Friday 16 November 2012

Crab Plover and Cream-coloured Courser.

When we were planning the UAE section of Wader Quest there was one bird, even though it wasn't the rarest, that stood out as a must-see bird, the Crab Plover. If I'm honest that was our reason for going to the UAE above all else. Tommy had pretty much assured us that we would be unlikely to miss it, but even so, as we set off in the morning having been collected by Tommy who was transporting us that day, the anxiety levels were high. Maybe it wasn't just the thought of seeing the Crab Plovers though that was getting to us. We were also to meet a reporter from The National newspaper, one Colin Simpson (no relation), who was doing a follow-up report about Wader Quest having mentioned that we were coming a couple of weeks ago in his column. We all met up on a desert road, close to the Crab Plover site.

Tommy and me waiting along a desert road for the journalists.
Once we were all gathered we set off together to look for the plovers. At least from this point of view we needn't have worried, there were plenty of birds for us to admire, Tommy counted 237!
Part of the Crab Plover flock.
We spent many happy minutes just feasting our eyes of the marvellous spectacle that confronted us. An Osprey flew over and spooked the plovers and other shorebirds so we got to see them in flight too, double bubble, really lovely birds.
Overflying Osprey, the birds don't seem to know it only eats fish!

Crab Plovers in flight as a result of the Osprey's fly-past.
Tommy explained to Colin a little about the breeding biology of these birds on some of the outlying islands in the Gulf. Their breeding is quite extraordinary, not only do they nest communally, uniquely among waders they do it in a burrow that they excavate in the sand!

Tommy explaining the nesting habits of Crab Plover to Colin  while
I eagerly write "Crab Plover" in my notebook, such joy!
After spending much too long salivating over these beauties, the time came for the serious part of the morning, the awareness raising component of our stay in the UAE. Colin asked us both various questions about the plovers and about Wader Quest and we answered nervously, remembering that this time our words would be recorded and then repeated, no room for error or apocryphal tales.
Elis scoping the Crab Plovers

Colin then left us with the newspaper's staff photographer that had accompanied him, Pawan Singh, and we set about checking out some of the other waders on the beach.
Pawan, Tommy, Colin and me in earnest discussion.

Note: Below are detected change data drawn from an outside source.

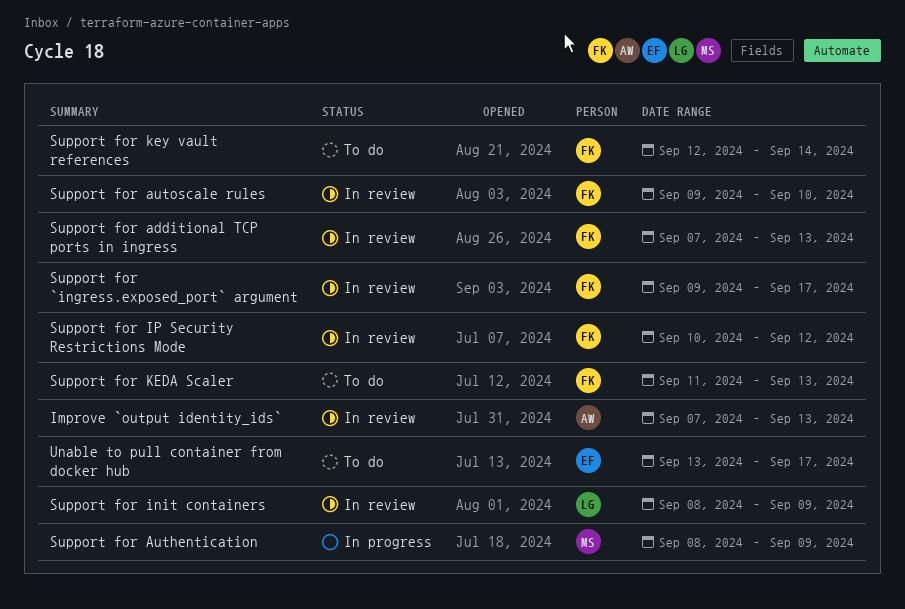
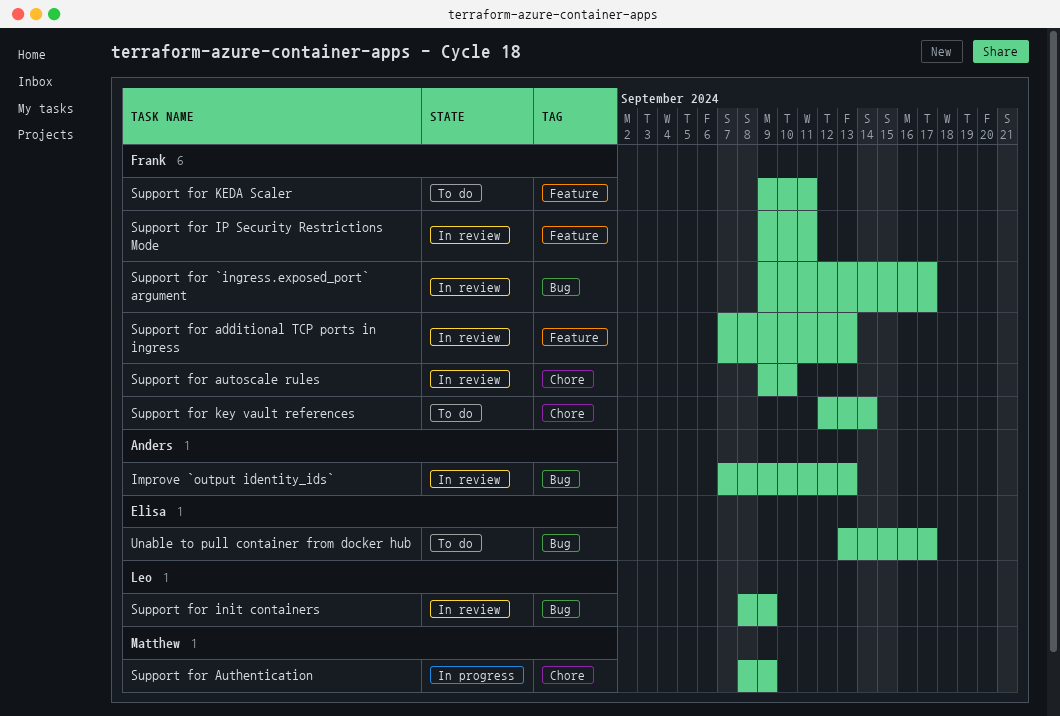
Support for IP Security Restrictions Mode, start: Sep 10 -> Sep 9
Support for IP Security Restrictions Mode, due: Sep 12 -> Sep 11
Support for KEDA Scaler, start: Sep 11 -> Sep 9
Support for KEDA Scaler, due: Sep 13 -> Sep 11

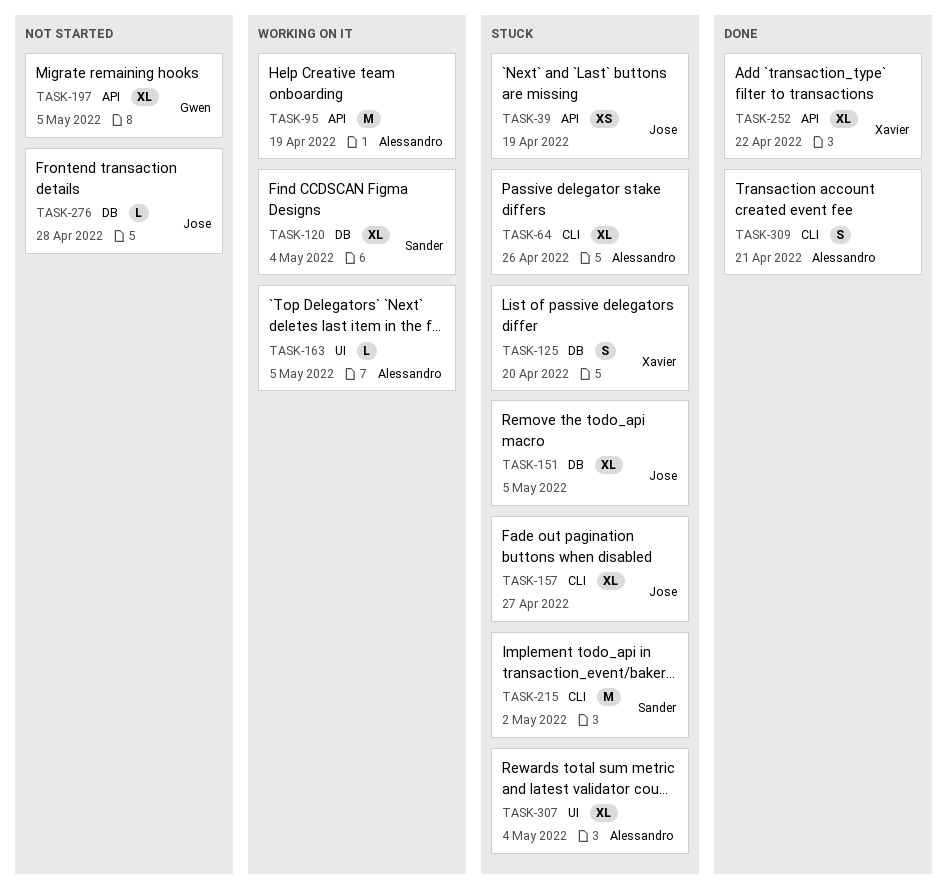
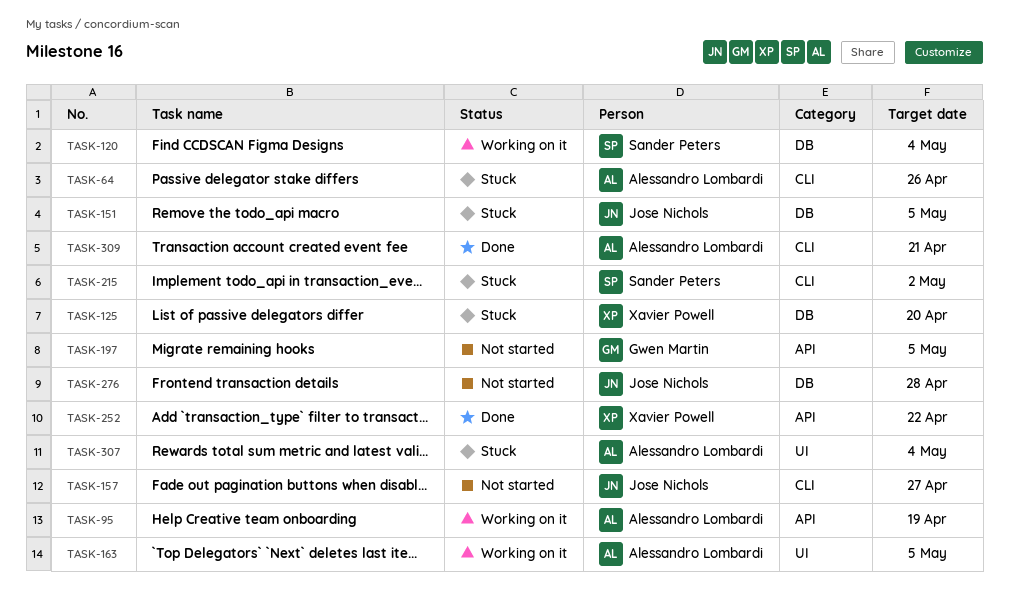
TASK-39: present -> none
TASK-157, status: Stuck -> Not started

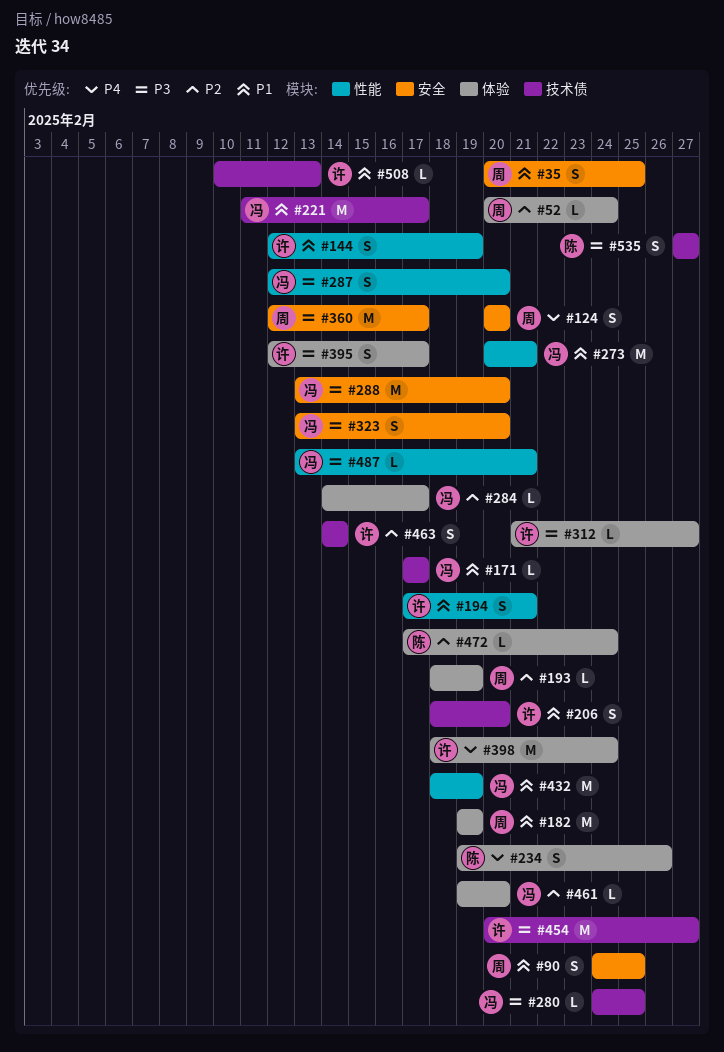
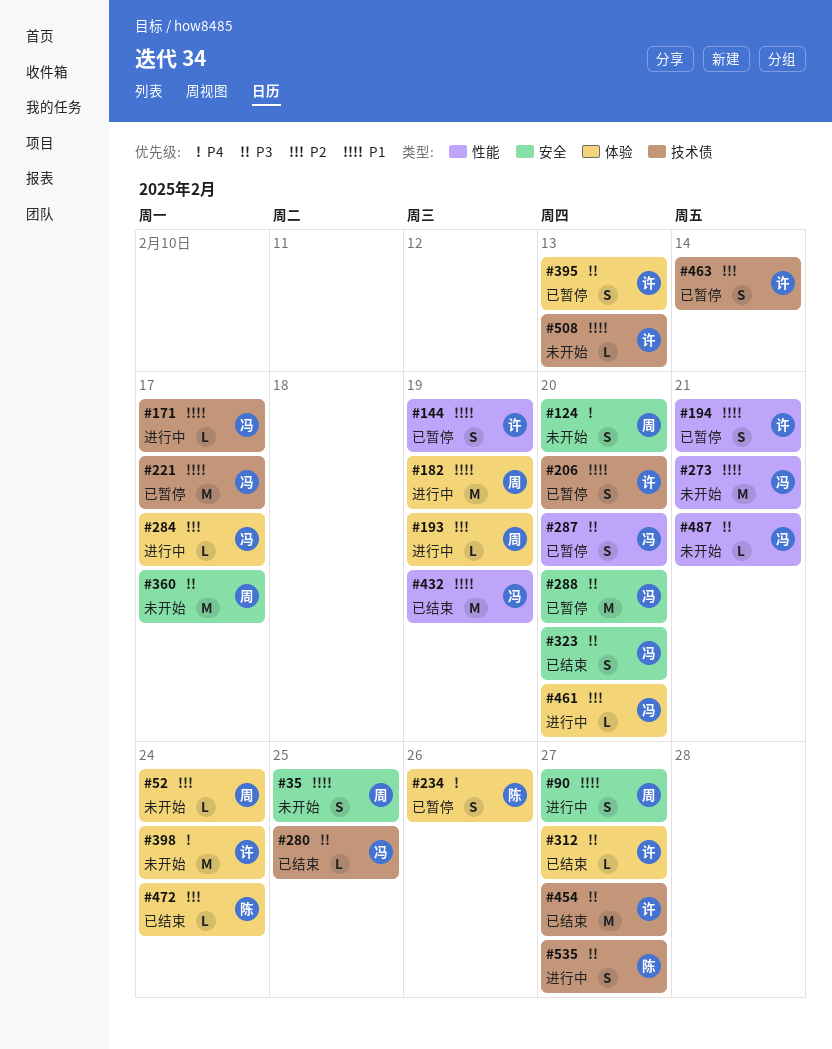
#90, due: Feb 25 -> Feb 27
#395, due: Feb 17 -> Feb 13

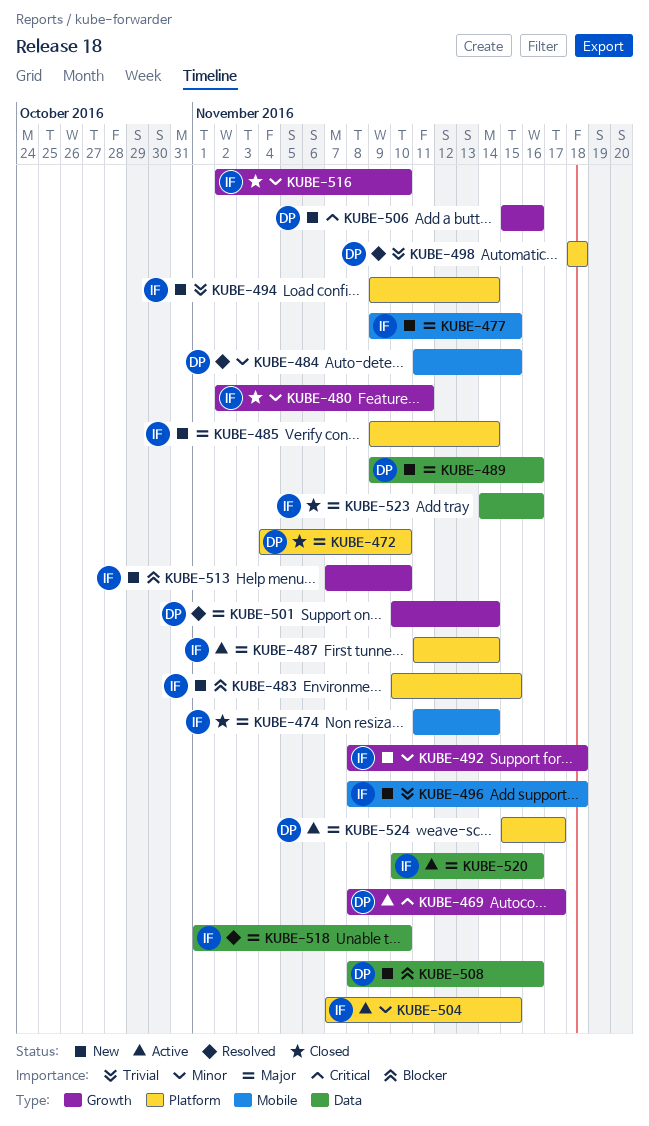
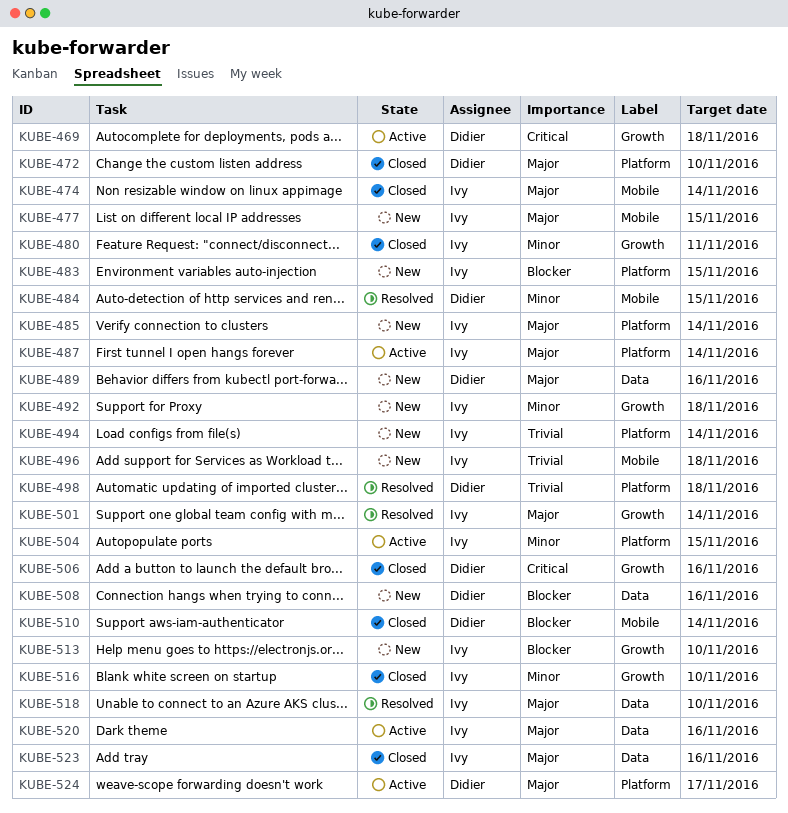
KUBE-469, due: Nov 17 -> Nov 18
KUBE-501, owner: Didier -> Ivy
KUBE-506, status: New -> Closed
KUBE-510: none -> present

The only other new bird for Wader Quest there was a group of Little Stints; I have never seen so many together before there were around 100 in all.
Little Stints in profusion
A flock of Dunlin coming in to land.
There was however an all too familiar tale with this site and one that left a bit of a downer on proceedings when Tommy told us that the area was being developed as a marina. The first luxury homes had already been built when in 2008 the economic downturn halted the development. But lamentably this is not a reprieve, just a stay of execution, as we stood there gazing across the bay to the picturesque peninsula alive with shorebirds, it saddened us to think that one day, these birds would lose this productive feeding area.
Sad to think this will one day be another marina.
From here, after a quick stop to see the endemic Socotra Cormorant, we headed for Ghantoot in Abu Dhabi.
Socotra Cormorants

At this site we were after the Cream-coloured Courser. Tommy nervously warned us that this could well be our first miss of the quest, they are notoriously hit and miss at the Polo Club. The first place we checked drew a blank, nerves were rattled, but when we arrived at the second (and last) site, there, right over the other side of the greensward, was a Cream-coloured Courser, in fact in the end we saw 5 individuals. We sat and ate a celebratory lunch that consisted of delicious sandwiches that Tommy's lovely wife, Maja, had prepared for us. As we ate a Eurasian Sparrowhawk flew over and after eating we returned to see if the coursers were any closer for photographic purposes only to find that they were not there at all.
Cream-coloured Courser arrowed in case you missed it!
Of course without Tommy's intimate knowledge of the UAE and its birds we would not even have been in the right place, but even with all the preparation in the world, sometimes you still need a little bit of lady luck, and it seems she was on our side again today; you've got to love that lady luck! Moving on we returned to the pivot fields in Dubai, we got more splendid views of the lapwings, better in fact, from the cover of Tommy's 4x4, an essential birding tool in the UAE.
Two of the four Sociable Lapwings at the pivot fields.

White-tailed Lapwing; I told you we got closer!
Our last stop of the day was at a wildlife sanctuary outside Dubai called the Ra's al-Khor Wildlife Sactuary.
Wildlife sanctuary noticeboard.

From there the distinctive Dubai city skyline looked most spectacular.
The Dubai skyline.

At the sanctuary we added a couple of new birds for the UAE list, but nothing new for the Wader Quest list unfortunately.This did not however stop us from retiring very satisfied with the day's events and very grateful to Tommy for all his planning and help on the day, without which we would most certainly have struggled.